→ JOB: Rewrite the data below so that each occurrence of "room version" becomes "room revision", leaving every other character unchanged.

→ MATERIAL FOR THIS EXERCISE:
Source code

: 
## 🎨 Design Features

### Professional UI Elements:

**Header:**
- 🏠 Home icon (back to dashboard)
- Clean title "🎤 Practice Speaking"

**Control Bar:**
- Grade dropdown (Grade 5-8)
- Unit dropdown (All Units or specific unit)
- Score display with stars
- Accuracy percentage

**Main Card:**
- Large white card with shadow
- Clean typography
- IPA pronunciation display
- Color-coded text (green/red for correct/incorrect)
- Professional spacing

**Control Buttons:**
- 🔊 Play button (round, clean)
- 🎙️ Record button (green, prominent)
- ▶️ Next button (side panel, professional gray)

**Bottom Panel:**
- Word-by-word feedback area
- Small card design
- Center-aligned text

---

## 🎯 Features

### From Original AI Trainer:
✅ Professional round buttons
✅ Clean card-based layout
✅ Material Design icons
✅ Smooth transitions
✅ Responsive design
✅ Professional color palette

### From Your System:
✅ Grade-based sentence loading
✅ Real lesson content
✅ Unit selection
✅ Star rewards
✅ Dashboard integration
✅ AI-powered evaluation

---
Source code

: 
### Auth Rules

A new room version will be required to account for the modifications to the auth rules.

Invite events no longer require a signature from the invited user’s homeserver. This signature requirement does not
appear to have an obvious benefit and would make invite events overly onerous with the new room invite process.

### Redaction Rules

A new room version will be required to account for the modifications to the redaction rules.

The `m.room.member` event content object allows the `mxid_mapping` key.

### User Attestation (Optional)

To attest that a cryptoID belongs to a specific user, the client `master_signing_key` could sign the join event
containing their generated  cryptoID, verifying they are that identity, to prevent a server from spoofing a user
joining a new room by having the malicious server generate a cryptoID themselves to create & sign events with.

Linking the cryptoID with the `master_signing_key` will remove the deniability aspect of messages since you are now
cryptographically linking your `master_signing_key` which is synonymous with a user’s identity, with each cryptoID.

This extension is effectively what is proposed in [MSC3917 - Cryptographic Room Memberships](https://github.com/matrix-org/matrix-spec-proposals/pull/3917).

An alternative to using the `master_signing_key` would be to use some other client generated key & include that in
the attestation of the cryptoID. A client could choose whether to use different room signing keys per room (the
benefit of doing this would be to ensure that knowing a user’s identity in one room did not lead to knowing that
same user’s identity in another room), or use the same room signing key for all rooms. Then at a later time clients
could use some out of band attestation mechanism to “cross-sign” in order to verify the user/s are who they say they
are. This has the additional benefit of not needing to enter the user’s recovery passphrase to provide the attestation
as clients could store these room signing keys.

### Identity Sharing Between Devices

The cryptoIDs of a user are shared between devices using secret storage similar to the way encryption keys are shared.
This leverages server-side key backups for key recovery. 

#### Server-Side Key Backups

→ SOLUTION TO THIS PROBLEM:
Source code

: 
## 🎨 Design Features

### Professional UI Elements:

**Header:**
- 🏠 Home icon (back to dashboard)
- Clean title "🎤 Practice Speaking"

**Control Bar:**
- Grade dropdown (Grade 5-8)
- Unit dropdown (All Units or specific unit)
- Score display with stars
- Accuracy percentage

**Main Card:**
- Large white card with shadow
- Clean typography
- IPA pronunciation display
- Color-coded text (green/red for correct/incorrect)
- Professional spacing

**Control Buttons:**
- 🔊 Play button (round, clean)
- 🎙️ Record button (green, prominent)
- ▶️ Next button (side panel, professional gray)

**Bottom Panel:**
- Word-by-word feedback area
- Small card design
- Center-aligned text

---

## 🎯 Features

### From Original AI Trainer:
✅ Professional round buttons
✅ Clean card-based layout
✅ Material Design icons
✅ Smooth transitions
✅ Responsive design
✅ Professional color palette

### From Your System:
✅ Grade-based sentence loading
✅ Real lesson content
✅ Unit selection
✅ Star rewards
✅ Dashboard integration
✅ AI-powered evaluation

---
Source code

: 
### Auth Rules

A new room revision will be required to account for the modifications to the auth rules.

Invite events no longer require a signature from the invited user’s homeserver. This signature requirement does not
appear to have an obvious benefit and would make invite events overly onerous with the new room invite process.

### Redaction Rules

A new room revision will be required to account for the modifications to the redaction rules.

The `m.room.member` event content object allows the `mxid_mapping` key.

### User Attestation (Optional)

To attest that a cryptoID belongs to a specific user, the client `master_signing_key` could sign the join event
containing their generated  cryptoID, verifying they are that identity, to prevent a server from spoofing a user
joining a new room by having the malicious server generate a cryptoID themselves to create & sign events with.

Linking the cryptoID with the `master_signing_key` will remove the deniability aspect of messages since you are now
cryptographically linking your `master_signing_key` which is synonymous with a user’s identity, with each cryptoID.

This extension is effectively what is proposed in [MSC3917 - Cryptographic Room Memberships](https://github.com/matrix-org/matrix-spec-proposals/pull/3917).

An alternative to using the `master_signing_key` would be to use some other client generated key & include that in
the attestation of the cryptoID. A client could choose whether to use different room signing keys per room (the
benefit of doing this would be to ensure that knowing a user’s identity in one room did not lead to knowing that
same user’s identity in another room), or use the same room signing key for all rooms. Then at a later time clients
could use some out of band attestation mechanism to “cross-sign” in order to verify the user/s are who they say they
are. This has the additional benefit of not needing to enter the user’s recovery passphrase to provide the attestation
as clients could store these room signing keys.

### Identity Sharing Between Devices

The cryptoIDs of a user are shared between devices using secret storage similar to the way encryption keys are shared.
This leverages server-side key backups for key recovery. 

#### Server-Side Key Backups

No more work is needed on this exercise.